Grande clamore ha sollevato una dichiarazione resa ieri in conferenza stampa dal sindaco di Milano Letizia Moratti (qui ne parliamo su 02blog). Si tratta di una vecchia polemica, ma molto significativa per capire quanto le posizioni di destra e sinistra siano tuttora inconciliabili su problemi come delinquenza e immigrazione.
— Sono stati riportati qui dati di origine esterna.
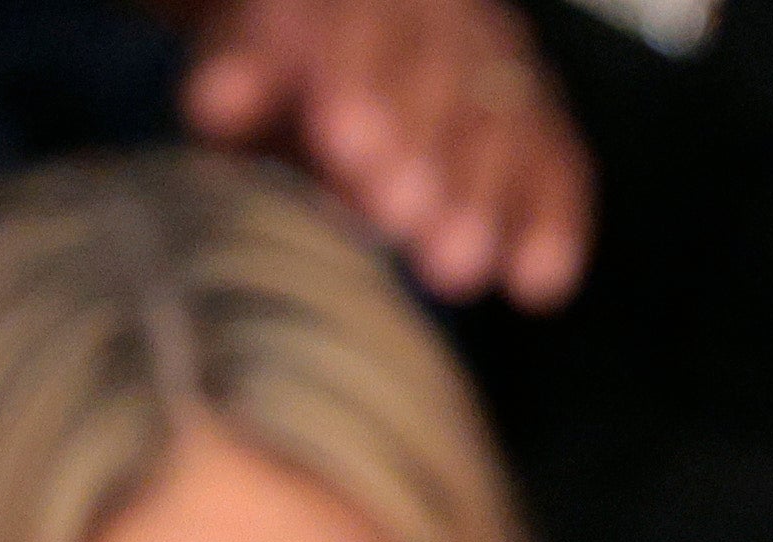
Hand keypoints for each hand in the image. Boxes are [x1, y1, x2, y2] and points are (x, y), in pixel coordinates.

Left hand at [182, 0, 590, 307]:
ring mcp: (499, 54)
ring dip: (484, 197)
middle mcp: (441, 7)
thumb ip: (237, 74)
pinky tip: (536, 284)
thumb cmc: (278, 75)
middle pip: (444, 66)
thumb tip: (213, 105)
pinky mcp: (538, 112)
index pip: (367, 17)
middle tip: (401, 216)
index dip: (358, 77)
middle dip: (424, 144)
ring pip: (506, 117)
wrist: (331, 56)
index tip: (342, 142)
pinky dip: (553, 223)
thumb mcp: (243, 63)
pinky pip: (559, 160)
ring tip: (455, 270)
La Moratti di fatto ha scoperto l’acqua calda, affermando che i clandestini se non hanno un lavoro di norma delinquono. Un dato che potrebbe persino apparire scontato ai più, dato che se non hanno mezzi di sussistenza in qualche modo dovranno pure arrangiarsi. Quindi o vivono alle spalle di qualcuno che li aiuta o si danno all’accattonaggio (pur esso un reato) o commettono reati più gravi.

Tanto è bastato tuttavia per provocare l’insorgenza delle anime belle, con il consueto campionario di buonismo, del tipo: “anche gli italiani delinquono, è razzismo” ecc. ecc. Ma alla realtà bisogna guardare in faccia. È ovvio che anche gli italiani commettono reati, e nessuno ce l’ha con i clandestini in quanto tali, ma se non si creano le condizioni perché possano rimanere in Italia onestamente non possono che accrescere il tasso di delinquenza del nostro paese.